Keywords: atopic dermatitis; protein expression; skin barrier maintenance; vitamin D receptor.

Figure 1

Dendrogram of hierarchical clustering of protein expression profiles from intra-lesional (IL) and peri-lesional (PL) biopsy samples using the complete protein data set. The dendrogram illustrates the clustering of all proteins extracted from PL and IL samples. The x-axis represents individual samples, while the y-axis indicates the distance measure used for clustering. PAZ = patient (identification code assigned to each patient).

Figure 2

Distribution pattern of protein expression in IL and PL samples from patients with AD. The volcano plot presents the adjusted p-values and corresponding log-fold changes (logFCs). The significance level of an adjusted p-value = 0.05 is indicated by a horizontal red line. Vertical lines denote the logFC cutoffs. Proteins with a positive logFC are more abundant in IL samples, whereas those with a negative logFC are more abundant in PL samples. Proteins with |logFC| > 0.5 and a significant adj. p-value are considered differential and are displayed with blue names. Proteins with |logFC| > 0 but not reaching the significance threshold are indicated with green names. PL represents peri-lesional biopsies, and IL corresponds to intra-lesional biopsies. AD = atopic dermatitis; CAMP = cathelicidin; CADH1 = cadherin-1; CING = cingulin; CLD1 = claudin-1; CTNA1 = alpha-catenin; CTNB1 = beta-catenin; CYP24A1 = cytochrome P450 family 24 subfamily A member 1; CYP27B1 = cytochrome P450 family 27 subfamily B member 1; FILA = filaggrin; HPT = haptoglobin; OCLN = occludin.

Figure 3

Heatmap depicting protein expression profiles in intra-lesional (IL) and peri-lesional (PL) skin samples from patients with AD. The heatmap displays the log-fold change (logFC) in protein expression levels, with red hues indicating higher expression and blue hues indicating lower expression. AD = atopic dermatitis; CAMP = cathelicidin; CADH1 = cadherin-1; CING = cingulin; CLD1 = claudin-1; CTNA1 = alpha-catenin; CTNB1 = beta-catenin; CYP24A1 = cytochrome P450 family 24 subfamily A member 1; CYP27B1 = cytochrome P450 family 27 subfamily B member 1; FILA = filaggrin; OCLN = occludin; PAZ = patient (identification code assigned to each patient); VDR = vitamin D receptor.

Figure 4

Image of the thoracic region and abdomen of a male patient with atopic dermatitis.
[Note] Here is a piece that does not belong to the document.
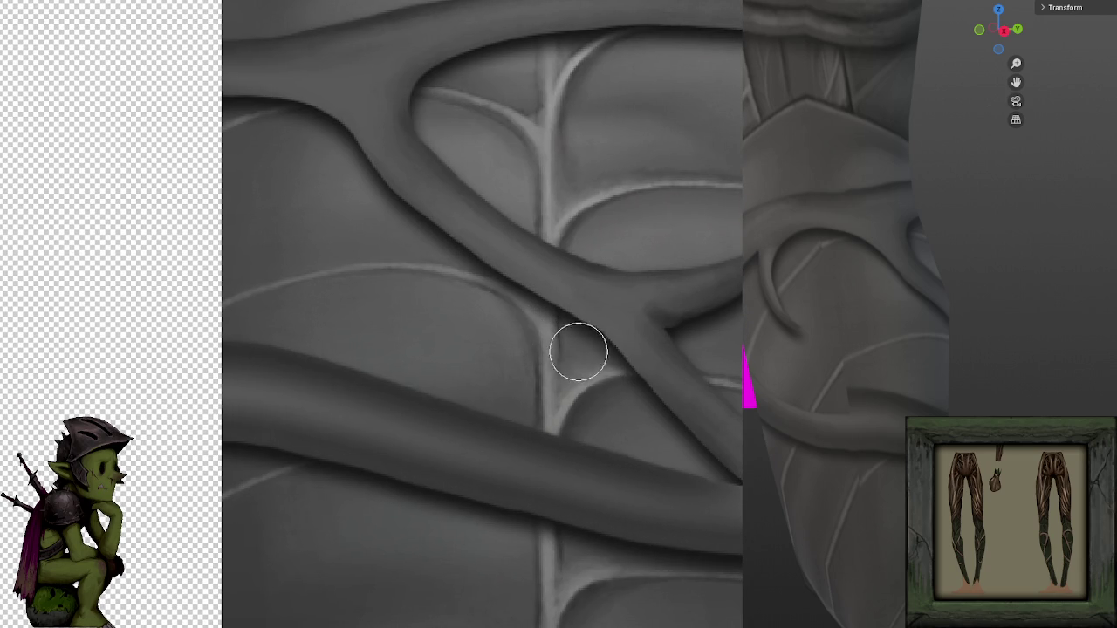
drag(607, 227, 721, 251)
Large erythematous, scaly plaques covering the central trunk are visible. The skin also appears excoriated in some areas. The two regions highlighted with red arrows indicate the sites of intra-lesional and peri-lesional biopsies. The biopsied areas appear slightly erythematous and textured, consistent with the surrounding dermatitis-affected skin. Peri-lesional biopsies were taken approximately 3 cm from the edge of the lesion.